One interesting thing when setting up the phone was the fact I could choose a search engine provider. Of course, Google was there, and that was my go-to choice being in the UK, but I also had the choice of Ecosia, Yahoo, DuckDuckGo, Bing, GMX, Norton Safe Search, Ask.com, Fairsearch, Search Mail.ru, Yandex and Presearch. Of which I’ve probably only heard of a few of them, and Yandex because we went in one of their self-driving cars in Vegas last CES.

Inside the phone, you can find a Qualcomm Snapdragon 662 processor and 6GB RAM memory. There’s a decent amount of storage coming in at 128GB, though it is quickly becoming the norm for mobile handsets now as cameras and video capabilities increase. Geekbench 5 threw back a result of 307 single-core score and 1,274 as a multicore score which for a mid-range phone is pretty decent, and was easily enough to keep up with the likes of the Redmi Note 7.

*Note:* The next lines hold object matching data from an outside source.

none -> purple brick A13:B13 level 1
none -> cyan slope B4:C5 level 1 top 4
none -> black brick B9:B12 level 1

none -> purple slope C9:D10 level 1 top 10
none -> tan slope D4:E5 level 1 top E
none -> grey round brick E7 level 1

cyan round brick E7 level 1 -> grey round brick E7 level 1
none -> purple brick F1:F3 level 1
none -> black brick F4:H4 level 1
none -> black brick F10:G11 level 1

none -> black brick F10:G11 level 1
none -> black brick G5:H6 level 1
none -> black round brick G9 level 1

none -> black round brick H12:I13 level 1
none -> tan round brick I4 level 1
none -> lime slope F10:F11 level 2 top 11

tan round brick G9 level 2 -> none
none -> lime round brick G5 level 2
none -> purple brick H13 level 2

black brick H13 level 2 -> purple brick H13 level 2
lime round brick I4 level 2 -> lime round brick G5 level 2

The highlight though here is the camera, as it’s featuring four individual snappers, that all do something different. Going clockwise around the device, you have a 64-megapixel main camera with a 2-megapixel depth camera. The third is a 2-megapixel macro lens and the last is a 17mm 8-megapixel wide-angle camera. All sensors have an f/2.4 aperture, except the main camera that hits f/1.9. The quality of the images here are okay, they’ll suit an upload to social media, but don’t expect the fine quality of the newer Samsungs or iPhones that have recently hit the market. However saying that it’s really nice having a dedicated macro lens, as these images actually come out looking quite decent. So if you’re a macro photographer, you’re going to be happy here. Colours however do feel very muted, so make sure you get a copy of Snapseed to boost that vibrance and saturation.

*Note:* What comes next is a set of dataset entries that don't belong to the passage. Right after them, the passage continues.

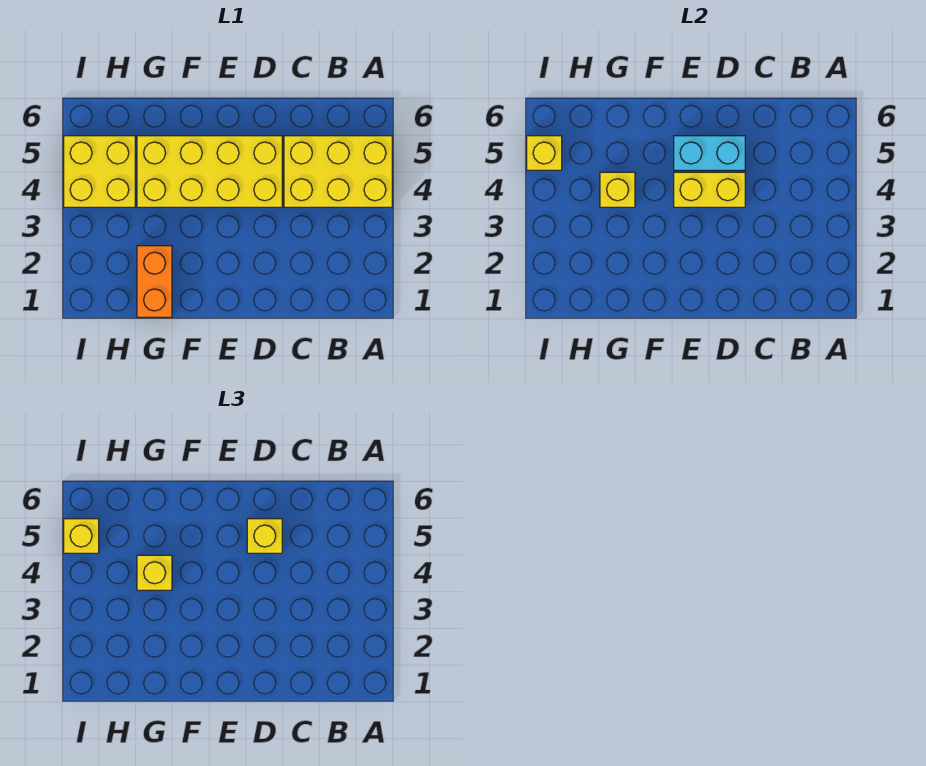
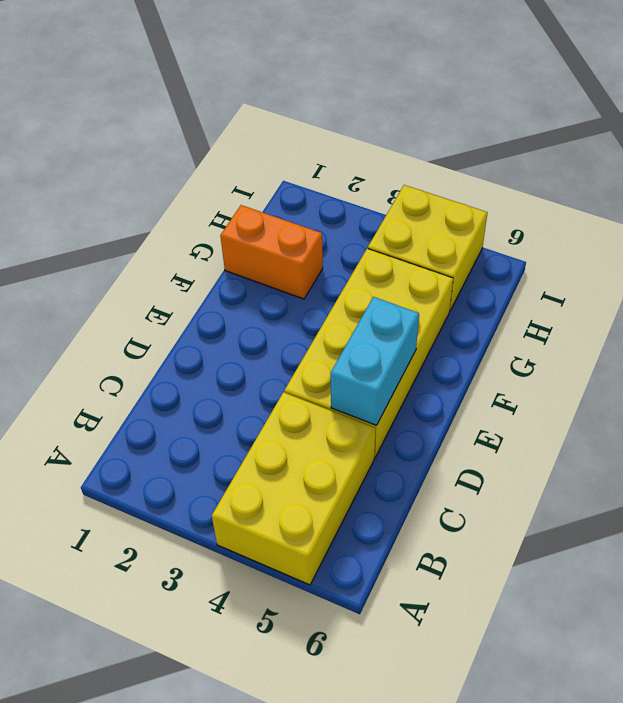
none -> yellow brick D4:E4 level 2
none -> yellow brick G4 level 2

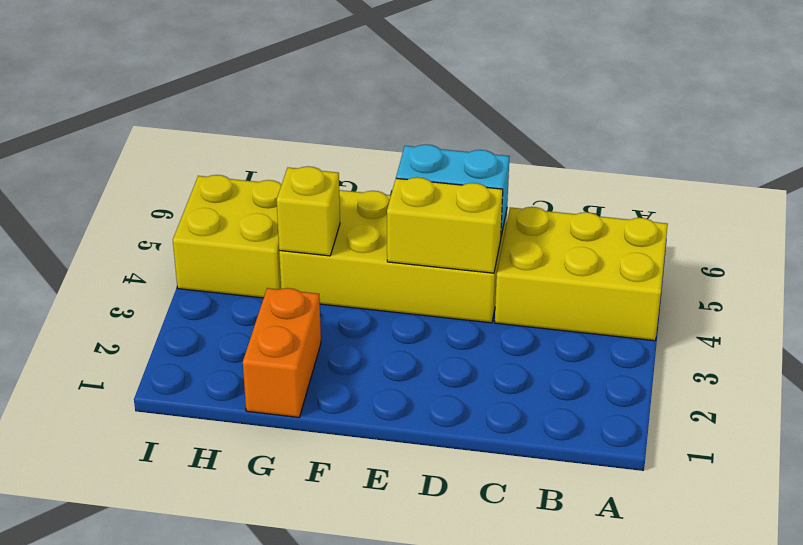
none -> yellow brick I5 level 2
none -> yellow brick D5 level 3

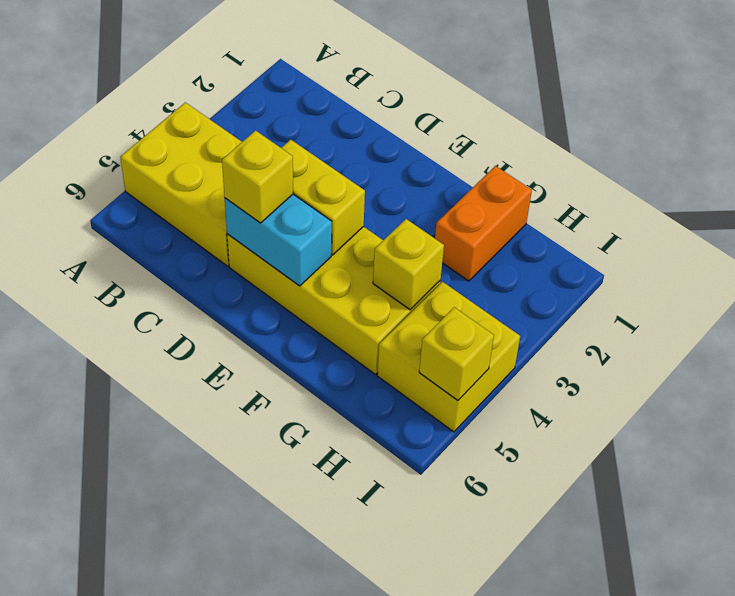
none -> yellow brick G4 level 3
none -> yellow brick I5 level 3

Camera modes are on par with other handsets out there, including a Pro mode for changing your settings manually, and a panorama, slow motion, timelapse and all that kind of jazz. The HDR mode isn’t great at all and really struggles to expose for both lower light levels and blown-out highlights, like the scene of my studio where the window was still really blown out. Portrait mode was nice, but the separation between subject and background wasn’t the best, and I’ve definitely seen better from mid-range handsets. There’s an aperture mode that can drop it right down to f/0.95, but it looks quite false and didn’t really produce a super sharp image, and the focus was very heavily reliant on where you tapped on your subject. Tap their face, and everything else just dropped from focus. It definitely needs some refining for their next set of handsets, that’s for sure.

Another highlight which actually sits on par with better flagship phones out there is the battery life. You’ve got a 4300 mAh with a 66-watt fast charge capability, and that’s what’s exciting about it. The phone easily last me all day, and I work in social media for my day job, so my phone usage is among the higher users of this world, and the phone lasted me all day. I did have to charge when I got home, but I never felt like I needed to take a charger with me in my bag to plug in when I got to the office. It’s just a nice touch on this mid-range handset.

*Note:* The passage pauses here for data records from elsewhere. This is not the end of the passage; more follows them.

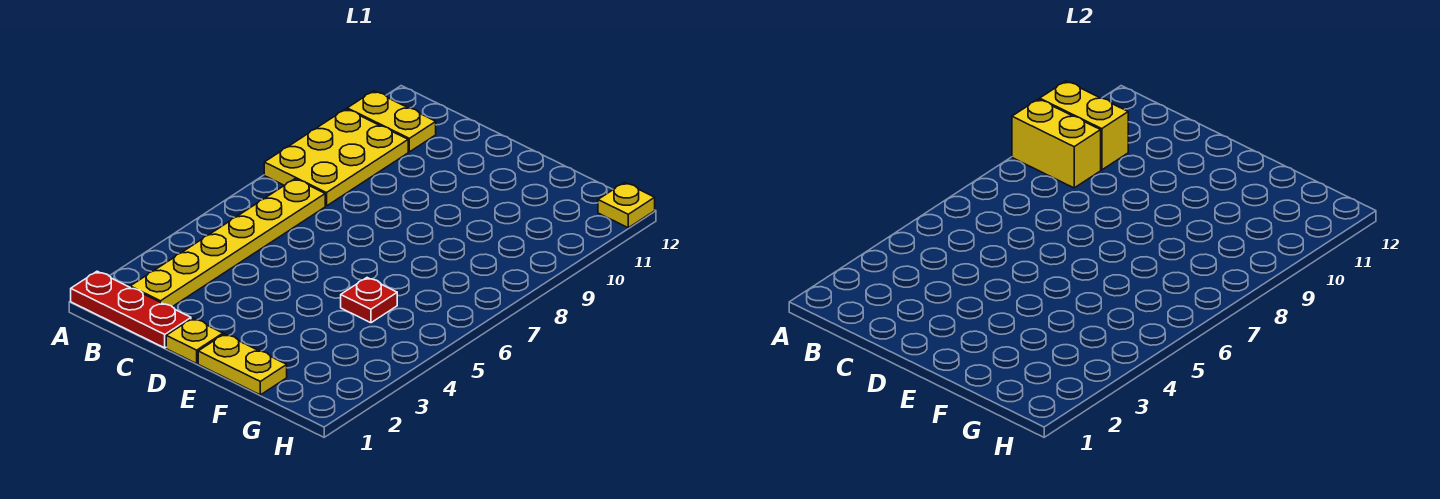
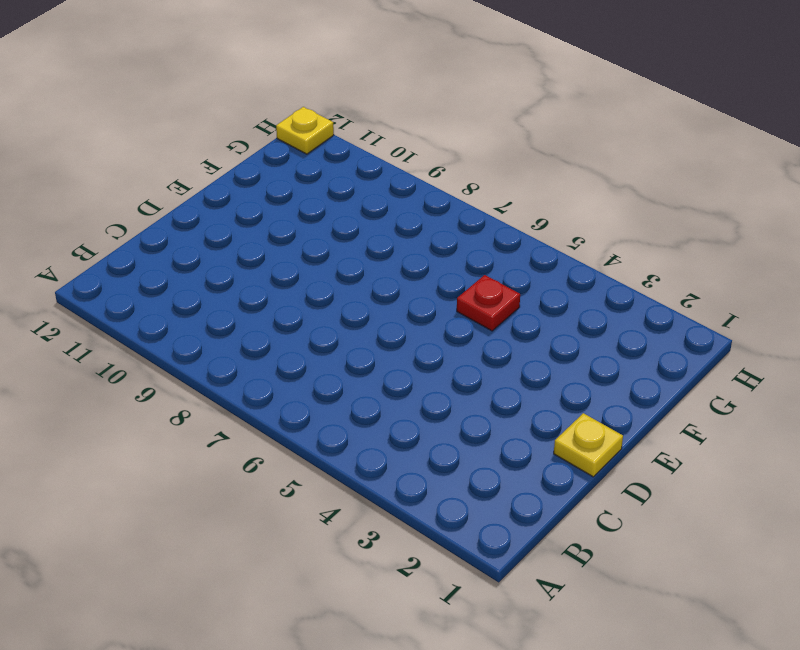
none -> red plate A1:C1 level 1
none -> yellow plate A8:B10 level 1

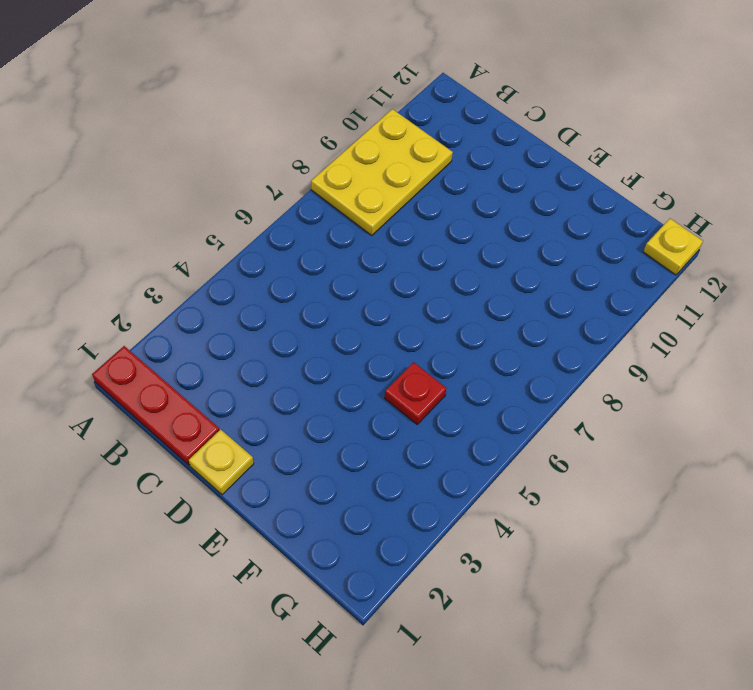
none -> yellow plate A11:B11 level 1
none -> yellow plate B2:B7 level 1

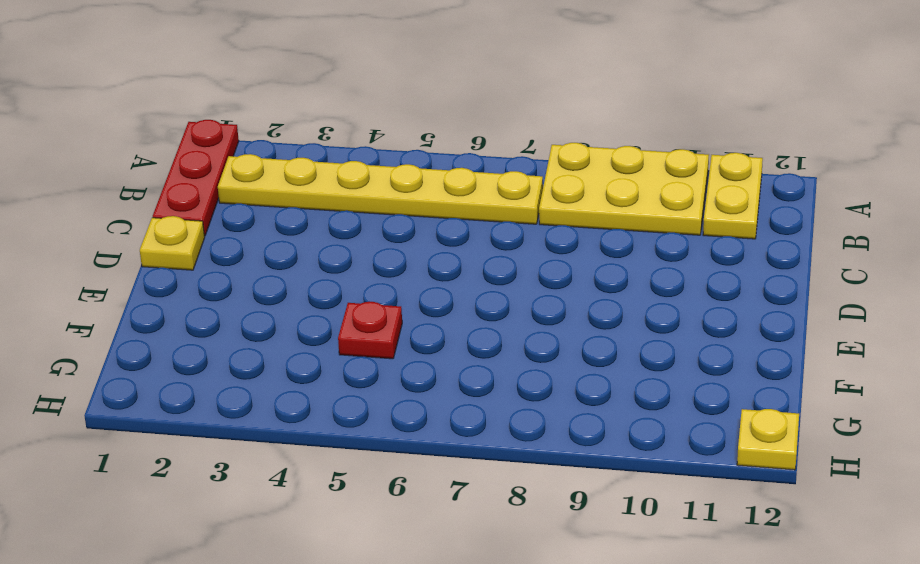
none -> yellow plate E1:F1 level 1
none -> yellow brick A9:B9 level 2

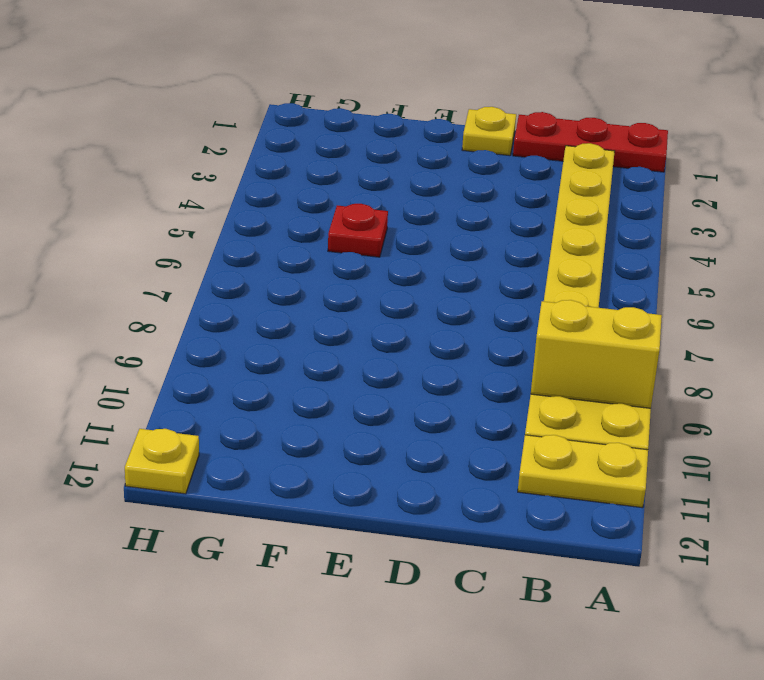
none -> yellow plate E1:F1 level 1
none -> yellow brick A10:B10 level 2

The Honor 50 Lite isn’t a bad phone, despite its downfalls with the camera. It’s definitely fast enough to handle all of your daily needs and social media that kind of thing. The screen is great and produces some nice images for media playback for YouTube or on-demand apps, and the phone actually looks really cool. I’ve got it in blue here, but they do a black and silver version too. Blue though is definitely the best for sure! It’s a shame about the camera. If photos were better quality, then this phone could be the unstoppable handset in the mid-range market, but they’ve got to improve them first.